President Trump has begun his push for tax reform, and he has some good ideas. The best is his call to cut the corporate tax rate - which, at 35 percent, is the highest in the developed world. Trump wants to cut that rate to 15 percent. Congress should do so.
“We haven’t been presented with enough details to conclude whether such a plan can work, but I’ve been seeing some of my fellow economists claim - incorrectly - that we can’t afford those changes,” writes economist Tyler Cowan for the Bloomberg news service. “There are some potential problems with President Donald Trump’s proposal, but there is no fiscal reason such a tax plan ought be ruled out.”
Now, it’s true that on paper, such a cut would increase the federal deficit.
“But still, less money for the government is not the same as an economic cost,” Cowan writes. “Most versions of the plan, if executed properly on the details, would most likely boost economic output and create new jobs.”
And that would offset the deficit increase.
“The simplest way to think of an unfunded corporate tax cut is that the federal government has to borrow more money, say at rates in the range of 1 percent to 2 percent, while corporations have more money to invest,” he explains. “Estimates vary for the rate of return on private capital, but 5 percent to 10 percent is one plausible estimate. So in essence, society is borrowing money at 1 to 2 percent and may be receiving 5 to 10 percent in return. That is a net gain, not an economic cost.”

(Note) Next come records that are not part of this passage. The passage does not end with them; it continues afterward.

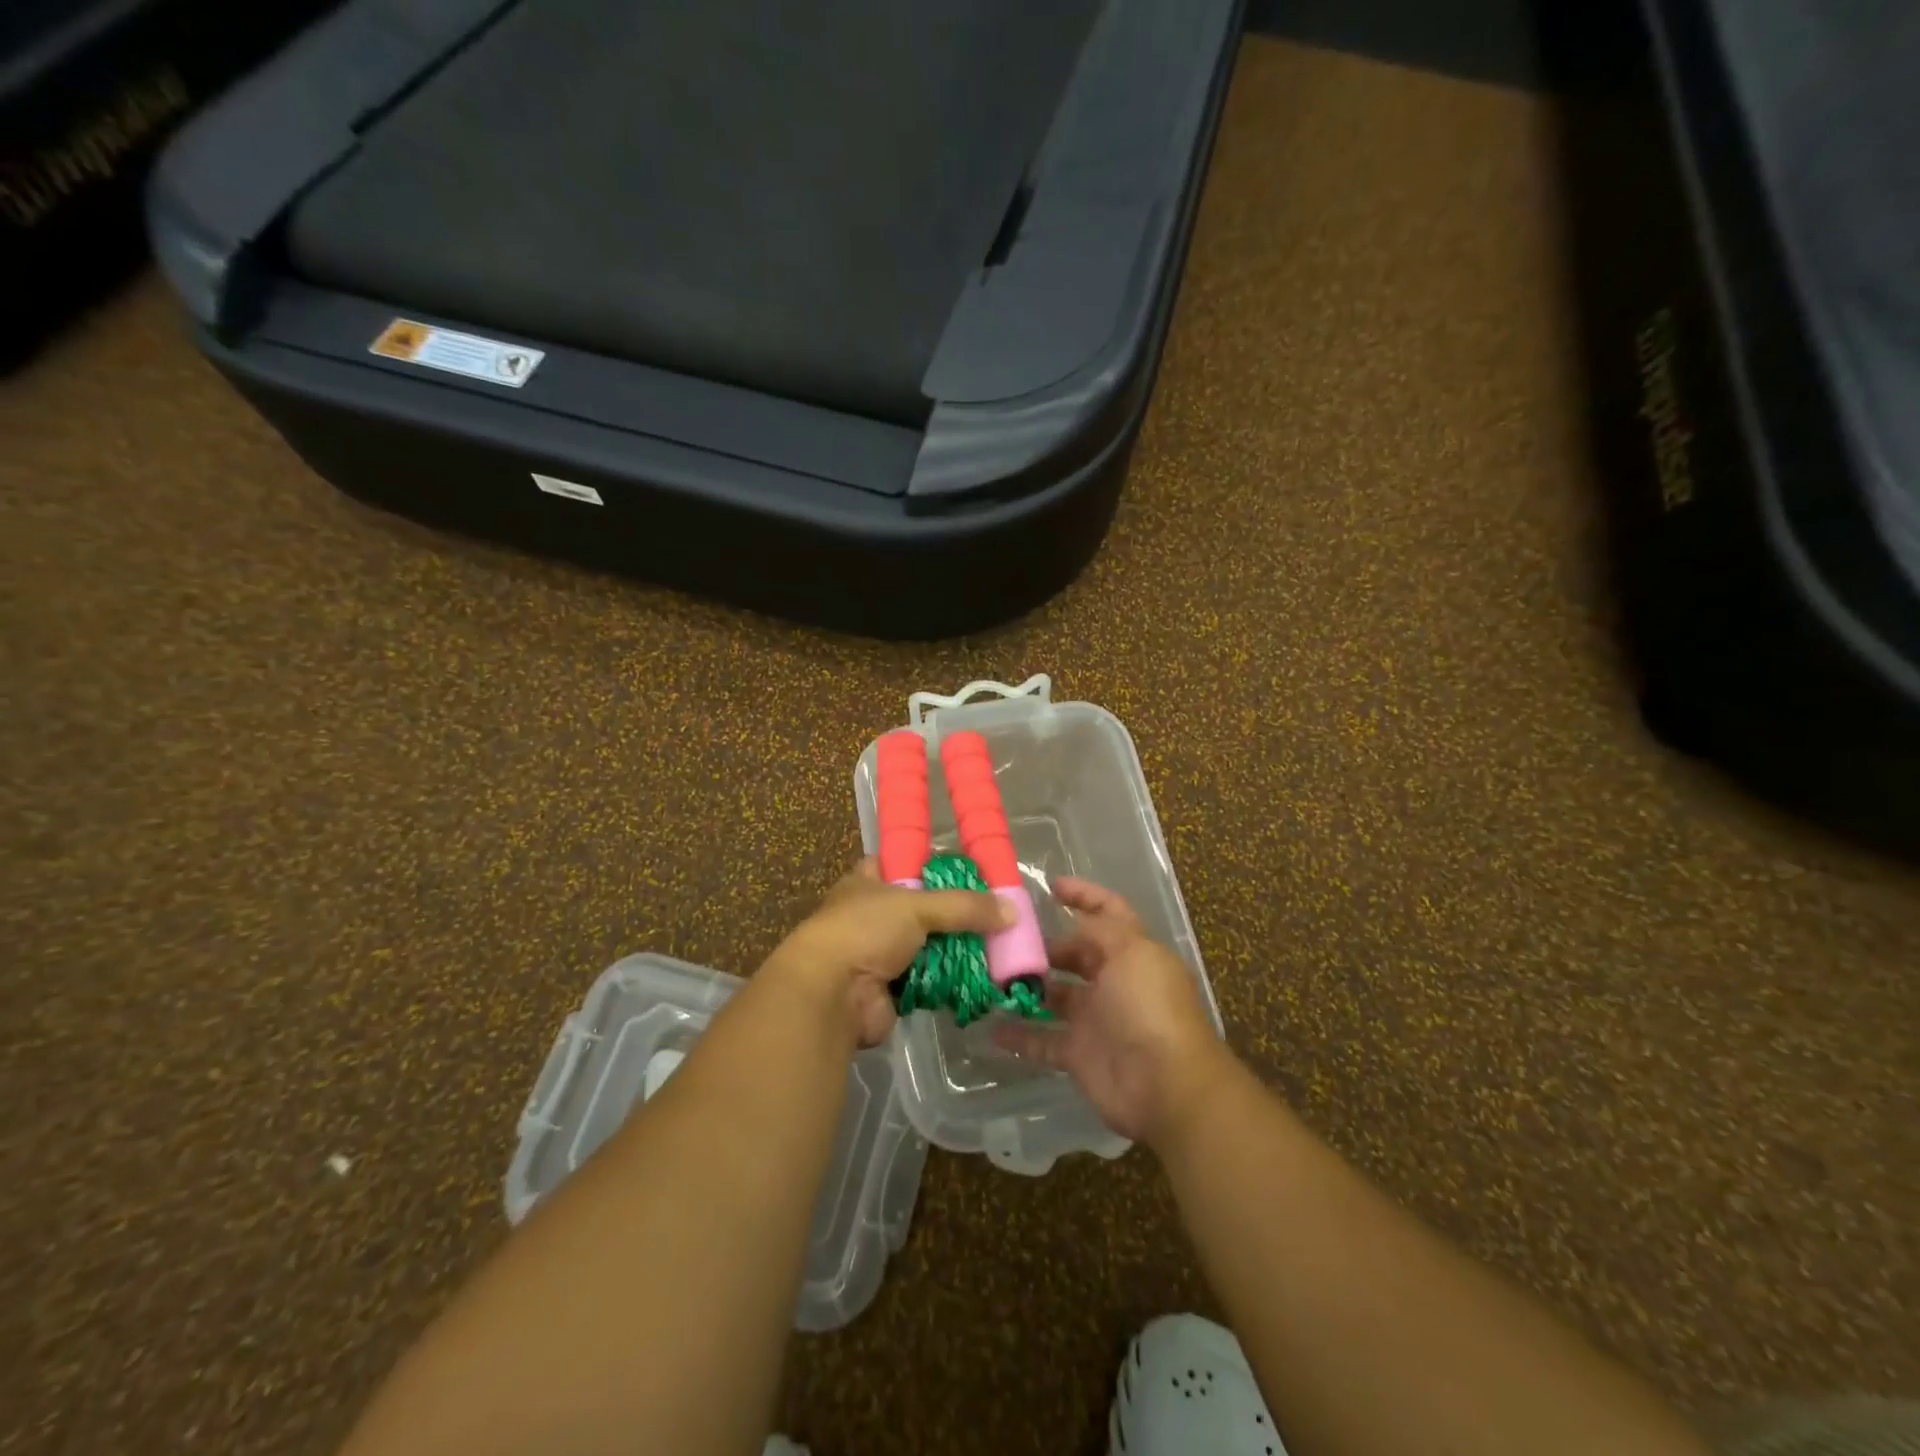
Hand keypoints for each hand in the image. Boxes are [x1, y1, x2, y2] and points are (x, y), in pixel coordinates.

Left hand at [763, 859, 1012, 1048]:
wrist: (830, 996)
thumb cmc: (864, 931)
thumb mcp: (916, 905)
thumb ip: (964, 906)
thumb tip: (1012, 911)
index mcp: (868, 882)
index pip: (904, 864)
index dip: (935, 865)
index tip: (973, 871)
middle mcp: (873, 914)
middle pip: (924, 908)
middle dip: (956, 914)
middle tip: (997, 914)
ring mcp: (881, 953)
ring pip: (929, 945)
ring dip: (957, 950)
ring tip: (999, 946)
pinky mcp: (892, 989)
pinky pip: (930, 979)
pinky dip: (951, 980)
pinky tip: (982, 977)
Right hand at [993, 877, 1227, 1146]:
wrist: (1165, 1085)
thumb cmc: (1149, 1007)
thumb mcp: (1131, 952)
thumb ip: (1101, 930)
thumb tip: (1077, 922)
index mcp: (1132, 952)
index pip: (1109, 912)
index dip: (1084, 895)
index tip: (1050, 886)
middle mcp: (1114, 982)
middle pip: (1075, 955)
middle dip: (1044, 946)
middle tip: (1005, 939)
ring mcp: (1095, 1019)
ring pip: (1054, 996)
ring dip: (1026, 988)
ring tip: (989, 976)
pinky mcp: (1079, 1054)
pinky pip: (1042, 1040)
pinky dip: (1019, 1035)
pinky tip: (991, 1027)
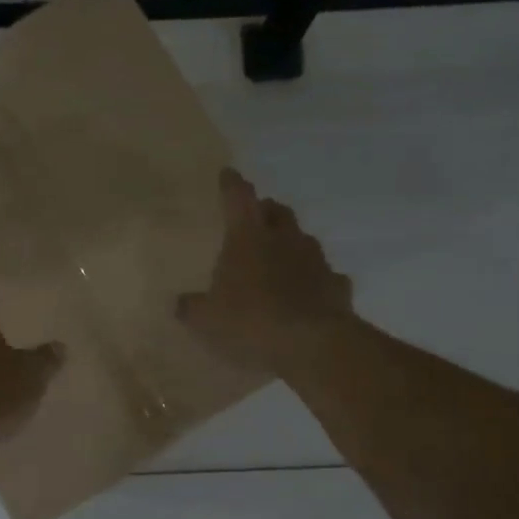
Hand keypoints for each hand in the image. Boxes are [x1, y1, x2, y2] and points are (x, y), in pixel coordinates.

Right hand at [177, 168, 352, 372]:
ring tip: (281, 259)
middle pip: (277, 211)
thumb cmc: (251, 321)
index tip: (228, 174)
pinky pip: (325, 275)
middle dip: (266, 211)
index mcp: (248, 237)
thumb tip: (181, 303)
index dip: (231, 184)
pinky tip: (309, 294)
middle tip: (256, 220)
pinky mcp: (337, 285)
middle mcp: (284, 238)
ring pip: (304, 239)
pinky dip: (315, 280)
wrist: (312, 344)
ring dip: (291, 243)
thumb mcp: (207, 320)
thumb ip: (192, 307)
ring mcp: (316, 260)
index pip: (238, 197)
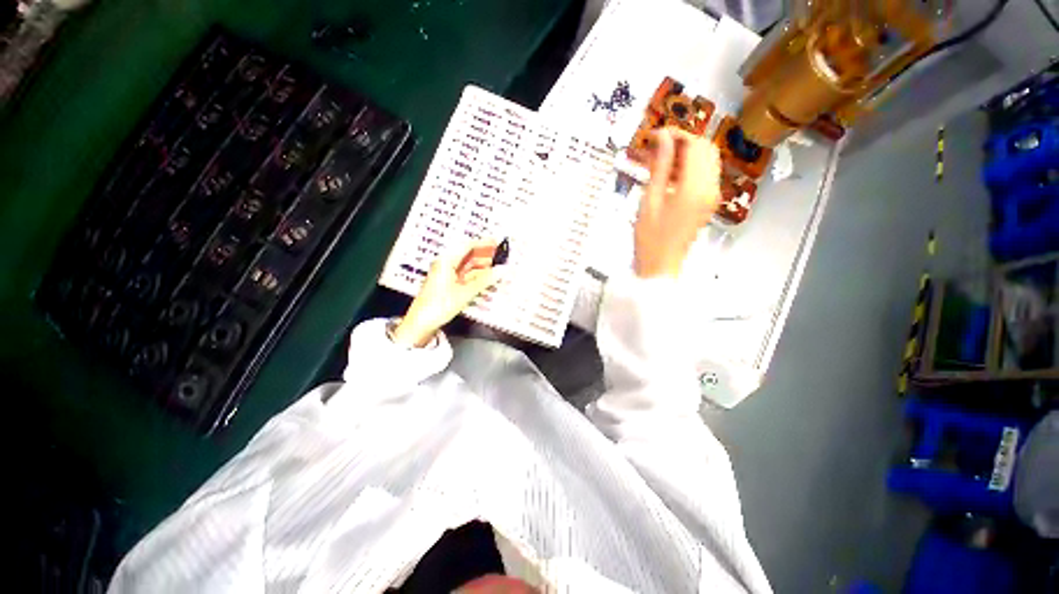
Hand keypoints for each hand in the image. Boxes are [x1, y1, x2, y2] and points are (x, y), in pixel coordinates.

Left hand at [391, 240, 504, 347]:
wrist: (421, 323)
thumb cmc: (438, 306)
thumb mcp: (465, 292)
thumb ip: (485, 280)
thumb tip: (502, 270)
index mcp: (446, 261)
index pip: (468, 246)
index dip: (484, 243)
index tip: (497, 243)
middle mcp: (446, 265)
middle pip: (468, 255)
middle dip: (485, 255)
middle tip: (501, 256)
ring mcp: (447, 275)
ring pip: (468, 266)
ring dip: (482, 267)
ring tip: (498, 267)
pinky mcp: (449, 285)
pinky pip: (466, 276)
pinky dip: (477, 276)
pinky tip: (487, 279)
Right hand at [634, 127, 721, 278]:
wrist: (661, 265)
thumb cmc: (650, 238)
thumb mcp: (650, 200)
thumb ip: (659, 166)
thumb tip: (662, 137)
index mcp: (695, 187)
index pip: (695, 145)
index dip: (676, 134)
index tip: (656, 135)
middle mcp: (711, 187)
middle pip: (706, 149)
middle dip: (683, 142)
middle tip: (657, 147)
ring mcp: (712, 195)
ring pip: (707, 160)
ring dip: (687, 154)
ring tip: (660, 161)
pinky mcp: (708, 202)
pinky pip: (705, 175)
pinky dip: (690, 168)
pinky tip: (668, 176)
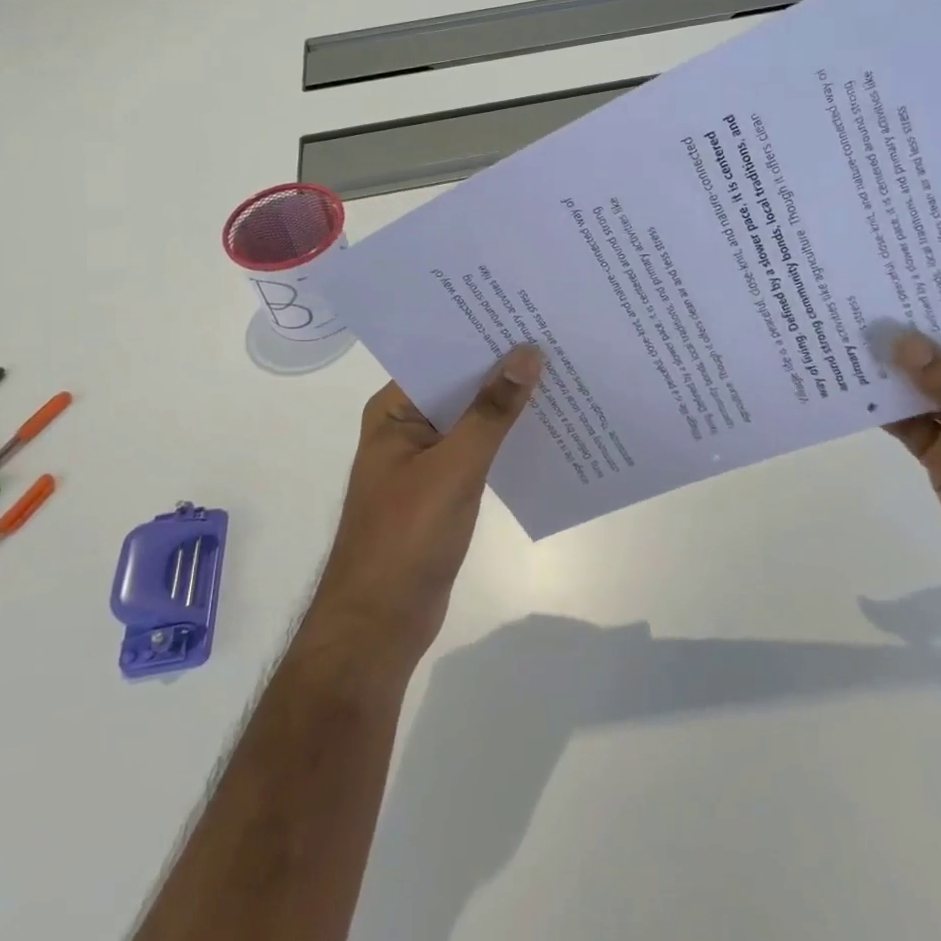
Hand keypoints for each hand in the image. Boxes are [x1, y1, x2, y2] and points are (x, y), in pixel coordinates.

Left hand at [305, 346, 543, 673]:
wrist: (381, 625)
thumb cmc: (407, 537)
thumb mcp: (455, 467)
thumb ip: (491, 411)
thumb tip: (527, 353)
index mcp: (394, 410)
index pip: (441, 357)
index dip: (482, 337)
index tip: (527, 315)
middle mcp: (406, 426)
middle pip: (459, 386)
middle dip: (502, 369)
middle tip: (554, 339)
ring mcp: (424, 459)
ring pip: (472, 419)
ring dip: (507, 405)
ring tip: (560, 374)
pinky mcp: (441, 488)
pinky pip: (477, 451)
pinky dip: (504, 439)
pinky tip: (545, 429)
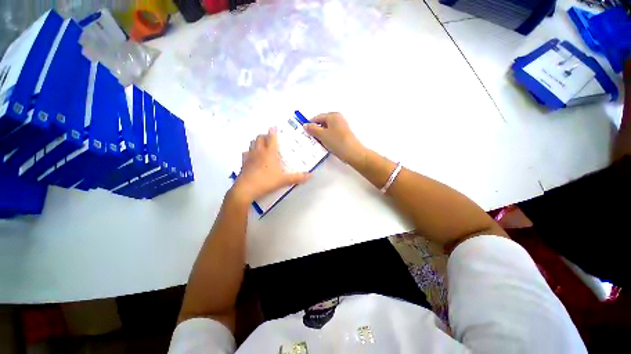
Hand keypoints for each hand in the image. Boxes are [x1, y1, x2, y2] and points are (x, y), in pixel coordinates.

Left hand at [232, 128, 309, 202]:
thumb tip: (310, 175)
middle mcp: (259, 152)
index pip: (271, 138)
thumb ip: (297, 177)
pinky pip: (245, 153)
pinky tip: (251, 156)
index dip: (273, 131)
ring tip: (261, 144)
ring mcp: (249, 156)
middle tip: (269, 137)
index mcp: (270, 153)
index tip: (274, 127)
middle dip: (264, 135)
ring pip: (252, 143)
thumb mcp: (284, 180)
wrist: (246, 189)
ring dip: (256, 141)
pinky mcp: (243, 163)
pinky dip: (249, 152)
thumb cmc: (267, 181)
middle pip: (260, 138)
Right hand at [304, 112, 365, 165]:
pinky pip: (332, 135)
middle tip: (310, 137)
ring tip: (317, 142)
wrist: (352, 153)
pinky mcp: (343, 135)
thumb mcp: (322, 135)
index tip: (304, 130)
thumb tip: (306, 125)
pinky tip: (325, 145)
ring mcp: (341, 127)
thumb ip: (312, 129)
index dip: (310, 123)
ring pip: (327, 130)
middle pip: (323, 123)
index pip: (318, 117)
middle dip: (316, 130)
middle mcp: (338, 119)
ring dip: (321, 135)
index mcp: (333, 116)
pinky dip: (327, 138)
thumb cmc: (337, 142)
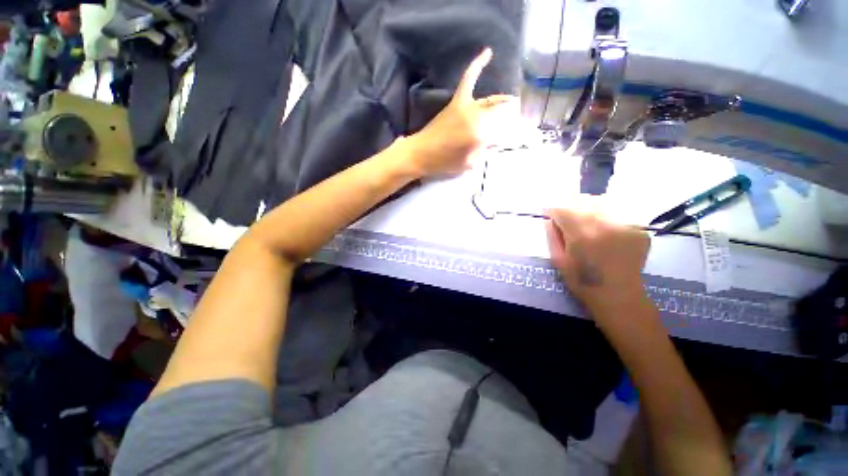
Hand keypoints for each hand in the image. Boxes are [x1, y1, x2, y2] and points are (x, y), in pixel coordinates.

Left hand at [405, 48, 514, 176]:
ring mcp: (466, 107)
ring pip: (490, 101)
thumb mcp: (467, 165)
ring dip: (502, 100)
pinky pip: (468, 79)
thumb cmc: (443, 163)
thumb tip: (492, 141)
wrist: (420, 153)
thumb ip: (483, 152)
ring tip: (512, 102)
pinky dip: (477, 65)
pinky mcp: (456, 101)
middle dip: (508, 118)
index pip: (501, 131)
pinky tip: (487, 52)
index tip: (505, 140)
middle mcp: (476, 117)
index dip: (505, 136)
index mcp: (480, 135)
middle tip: (512, 123)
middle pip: (498, 114)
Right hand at [545, 208, 650, 313]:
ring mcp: (625, 227)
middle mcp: (604, 226)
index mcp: (581, 235)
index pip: (563, 210)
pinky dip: (608, 219)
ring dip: (591, 209)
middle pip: (584, 201)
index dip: (553, 211)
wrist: (617, 295)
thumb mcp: (559, 260)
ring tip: (588, 223)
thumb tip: (549, 220)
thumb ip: (553, 237)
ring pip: (603, 204)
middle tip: (568, 217)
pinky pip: (618, 215)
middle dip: (572, 206)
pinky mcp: (639, 231)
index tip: (549, 214)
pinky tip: (606, 232)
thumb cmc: (582, 280)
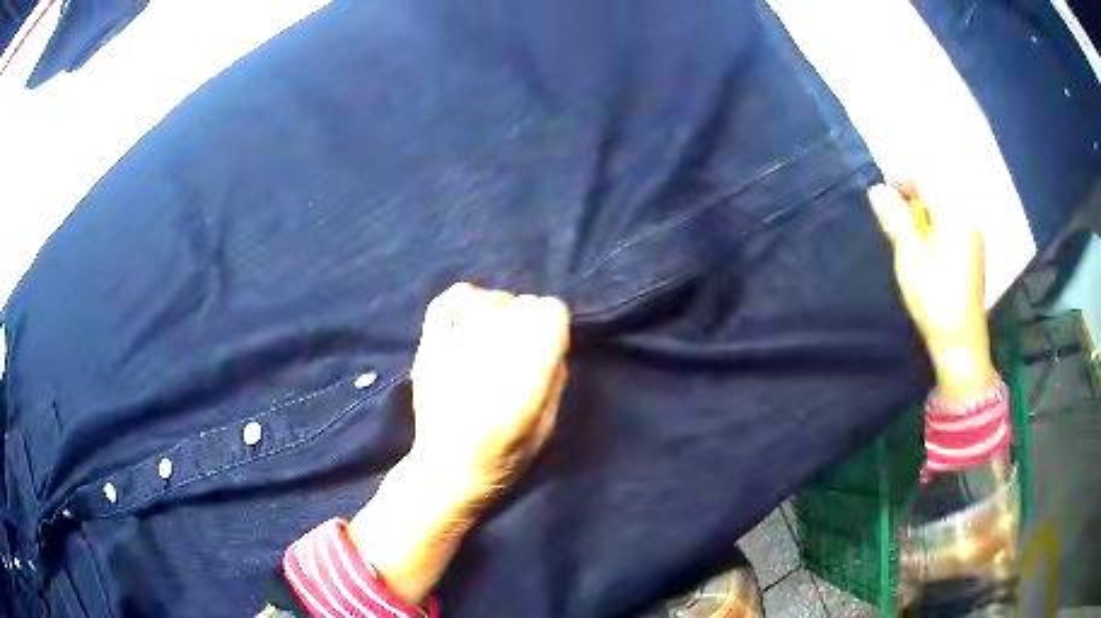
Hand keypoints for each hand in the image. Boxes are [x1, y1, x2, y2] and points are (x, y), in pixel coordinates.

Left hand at [408, 282, 569, 503]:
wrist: (448, 470)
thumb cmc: (505, 456)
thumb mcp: (547, 425)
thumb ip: (554, 379)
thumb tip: (552, 342)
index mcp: (528, 378)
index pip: (550, 312)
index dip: (554, 323)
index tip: (549, 339)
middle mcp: (493, 356)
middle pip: (522, 304)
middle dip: (529, 319)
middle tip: (522, 343)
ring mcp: (455, 350)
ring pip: (487, 300)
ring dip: (499, 309)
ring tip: (496, 330)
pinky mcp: (429, 349)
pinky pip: (446, 301)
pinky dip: (463, 298)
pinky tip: (471, 313)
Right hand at [868, 182, 996, 403]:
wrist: (961, 345)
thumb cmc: (936, 303)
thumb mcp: (911, 260)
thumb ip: (896, 220)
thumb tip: (877, 189)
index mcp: (955, 216)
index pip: (925, 178)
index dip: (901, 178)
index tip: (881, 191)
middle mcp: (968, 218)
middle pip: (936, 190)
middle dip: (912, 195)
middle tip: (890, 213)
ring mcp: (973, 235)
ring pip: (943, 207)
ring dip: (922, 211)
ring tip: (905, 232)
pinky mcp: (973, 250)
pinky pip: (951, 223)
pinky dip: (934, 225)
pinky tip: (924, 246)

Writing in defense of Cowan’s essay, also for the Bloomberg news service, Noah Smith notes that corporate taxes are inefficient and regressive.
“Corporate taxation isn’t the greatest way of raising revenue,” says Smith. “When you tax a corporation, it’s not just the shareholders who pay. Prices for customers go up to some degree, and take-home wages for employees - both at the top and the bottom of the pay scale - go down.”
And high corporate taxes reduce the amount of money companies can invest in expansion.
“There is plenty of evidence that corporate tax cuts can raise investment levels,” Smith adds. “A 2009 paper by economists Simeon Djankov, Tim Ganser, Caralee McLiesh, Rita Ramalho, and Andrei Shleifer found that lower corporate taxes are correlated with more investment. And when Canada cut taxes for some kinds of companies but not for others in the early 2000s, the companies that got tax cuts invested more. A number of other studies find similar results. So in this climate of low investment, the U.S. should try corporate tax cuts as one method of getting businesses to spend more.”
Democrats, of course, will oppose corporate tax cuts, because in the age of Sen. Bernie Sanders’ socialism-lite, corporations are the bad guys.
But cutting the corporate tax rate isn’t about rewarding greed. It’s about freeing the country’s economy to grow and prosper.
Congress should make a corporate tax cut the centerpiece of its tax reform package.